It’s been an extremely hectic week for us (we do have jobs, you know) and the weekend isn’t going to provide any relief, as we’re running in the Detroit Marathon on Sunday. And the POLAR lawsuit hearing in federal court is on Monday and it can’t be long after that that Enbridge’s clearing crews will be here taking down our beautiful trees…

But we’re not complaining. It’s just that all of this has prevented us from returning to some things we’ve been wanting to revisit, like our promised discussion of the importance of the MTA amicus brief filing. But then other things keep happening, like Enbridge’s “letter” printed as a paid advertisement in the Detroit Free Press on Sunday. We’ve also heard reports that the ad is running in other places– Kalamazoo, Battle Creek, Lansing, even the Wall Street Journal (why? I have no idea). The ad is also running in some northern Indiana papers, though we’re told that Enbridge couldn’t be bothered to change “Michigan” to “Indiana” when running it down there. Anyway, we’ve had plenty to say about the ad this week. And we’re very much looking forward to responding to their subsequent ads.

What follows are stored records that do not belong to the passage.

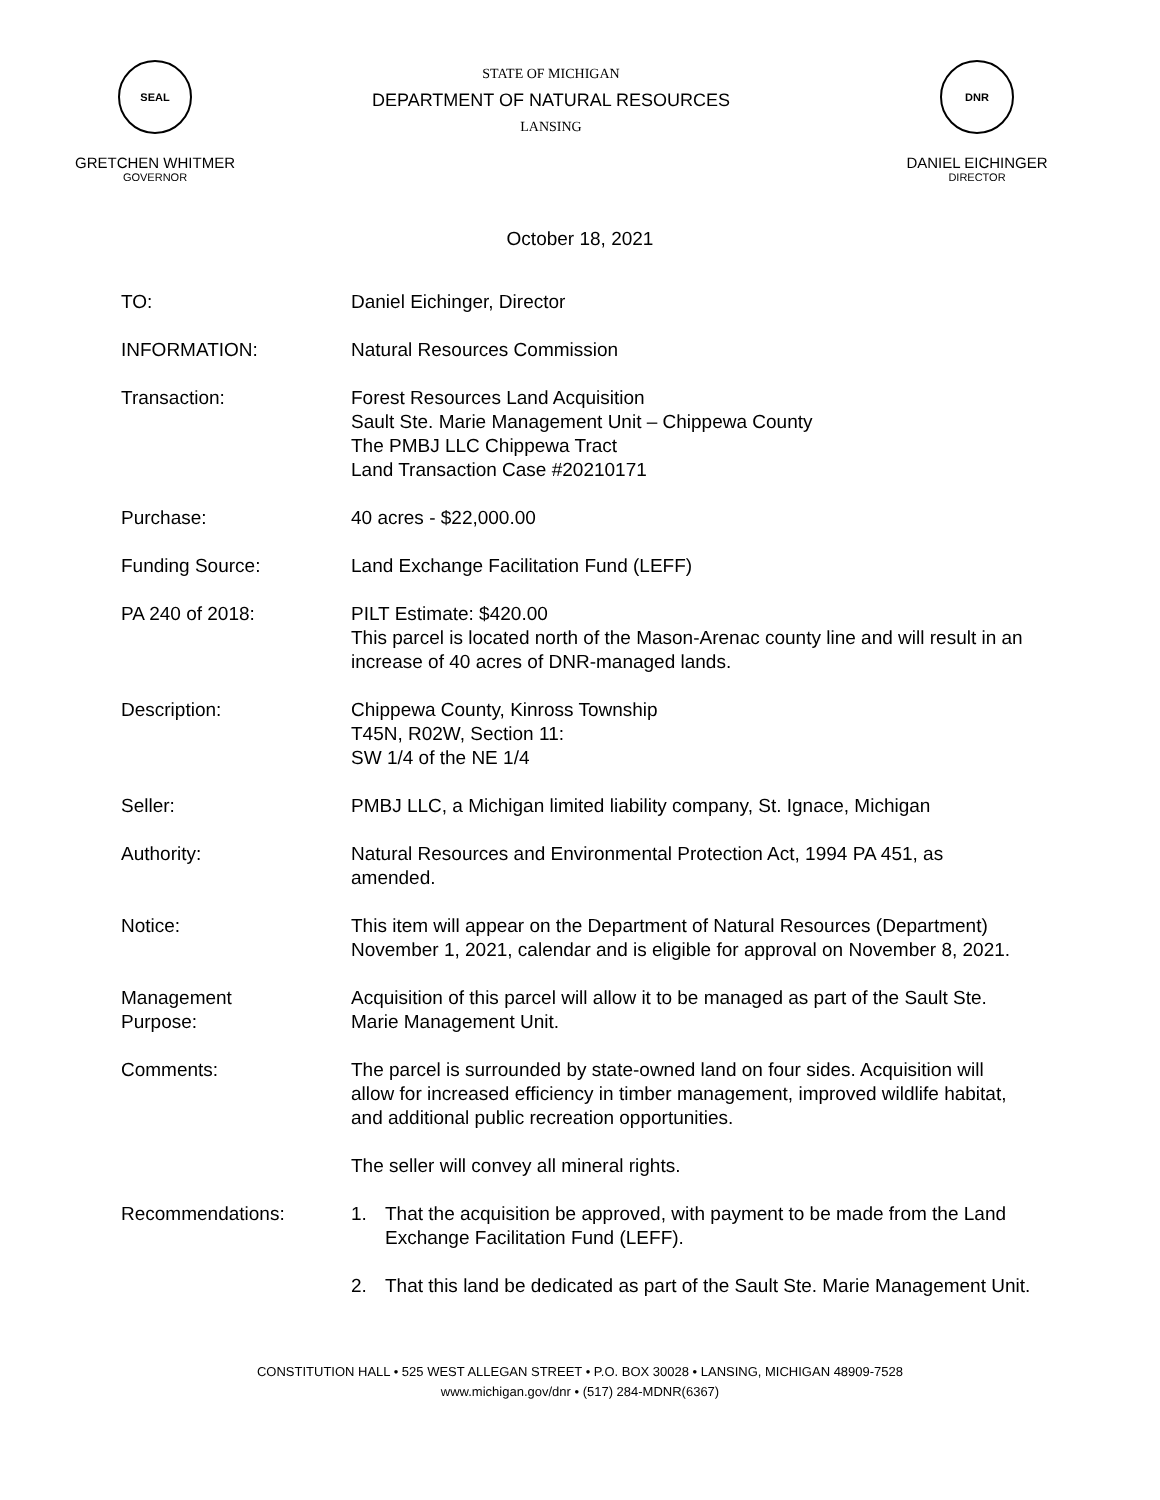SEAL
GRETCHEN WHITMER
GOVERNOR
STATE OF MICHIGAN
DEPARTMENT OF NATURAL RESOURCES
LANSING
DNR
DANIEL EICHINGER
DIRECTOR
October 18, 2021
TO: Daniel Eichinger, Director
INFORMATION: Natural Resources Commission
Transaction: Forest Resources Land Acquisition
Sault Ste. Marie Management Unit – Chippewa County
The PMBJ LLC Chippewa Tract
Land Transaction Case #20210171
Purchase: 40 acres - $22,000.00
Funding Source: Land Exchange Facilitation Fund (LEFF)
PA 240 of 2018: PILT Estimate: $420.00
This parcel is located north of the Mason-Arenac county line and will result in an increase of 40 acres of DNR-managed lands.
Description: Chippewa County, Kinross Township
T45N, R02W, Section 11:
SW 1/4 of the NE 1/4
Seller: PMBJ LLC, a Michigan limited liability company, St. Ignace, Michigan
Authority: Natural Resources and Environmental Protection Act, 1994 PA 451, as amended.
Notice: This item will appear on the Department of Natural Resources (Department) November 1, 2021, calendar and is eligible for approval on November 8, 2021.
Management
Purpose:
Acquisition of this parcel will allow it to be managed as part of the Sault Ste. Marie Management Unit.
Comments: The parcel is surrounded by state-owned land on four sides. Acquisition will allow for increased efficiency in timber management, improved wildlife habitat, and additional public recreation opportunities.
The seller will convey all mineral rights.
Recommendations: 1. That the acquisition be approved, with payment to be made from the Land Exchange Facilitation Fund (LEFF).
2. That this land be dedicated as part of the Sault Ste. Marie Management Unit.
CONSTITUTION HALL • 525 WEST ALLEGAN STREET • P.O. BOX 30028 • LANSING, MICHIGAN 48909-7528
www.michigan.gov/dnr • (517) 284-MDNR(6367)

Speaking of Indiana, that’s what has us brooding a little today.

This week we read a fine article by Lauri Harvey Keagle and Bowdeya Tweh at nwi.com about Enbridge’s dealings with landowners in the Hoosier state (our native home!). What it described was all too familiar, including this from landowner Bill LeFever:

Worried about his expected loss of property, LaFever said he’s also concerned about liability for things like crop loss, workers injured during the construction or maintenance of the pipeline, contamination of his well water and changes to drainage that could cause flooding.

The contract he has also would absolve Enbridge of liability associated with the pipeline construction.

“All we’ve been asking for is a good agreement,” he said.

The interesting part here is the hold harmless clause LeFever was evidently asked to sign. We’ve covered this ground before and so weren’t surprised. But what made our eyes bug out was what we read next:

In a statement, Enbridge denies asking landowners to sign agreements with such language.

“We are responsible to landowners for all damages or impacts resulting from pipeline maintenance work, construction or expansion of facilities and ongoing pipeline operations,” [Enbridge spokesperson Jennifer] Smith said in a statement. Smith said the company works before, during and after construction to ensure landowners, workers and the public are kept safe.

How can Enbridge possibly deny that they ask landowners to sign agreements with such language? We’ve got an agreement with such language given to us by Enbridge sitting right in front of us as we type this. Here’s what it says:

Lessor [that’s us] and Lessee [that’s Enbridge] agree to indemnify and hold each other harmless against any and all claims, demands, and causes of action, including reasonable attorneys fees, court costs and disbursements, for or related to injury or death of person, or for or related to damage to or destruction of property, to the extent arising from the negligent acts, omissions or intentional misconduct of the other or its employees, agents, representatives, contractors, subcontractors or invitees.

There it is. That’s what Enbridge asked us (and many, many others) to sign. Surely some people did. I suspect this is exactly the language Bill LeFever was asked to sign. And yet here is Jennifer Smith saying they don’t ask landowners to sign such agreements.

Now we’ll be generous here. Perhaps it’s the case that Jennifer Smith simply isn’t aware of this. Or perhaps she does know but is simply saying things that her employer tells her to say, even though they are, quite plainly, counterfactual. (In fact we’re so stunned by this that we’ve written directly to her about it to ask for clarification; we’ll report on any response we receive.) The latter strikes us as unconscionable for both parties– although we’ve seen it before from Enbridge.

Whatever the case, we have to ask yet again: why can’t Enbridge see that this is precisely why people don’t trust them? How many examples of this sort of thing do we need to document before someone at that corporation– anyone– recognizes that they have a very real credibility problem, a problem of their very own making?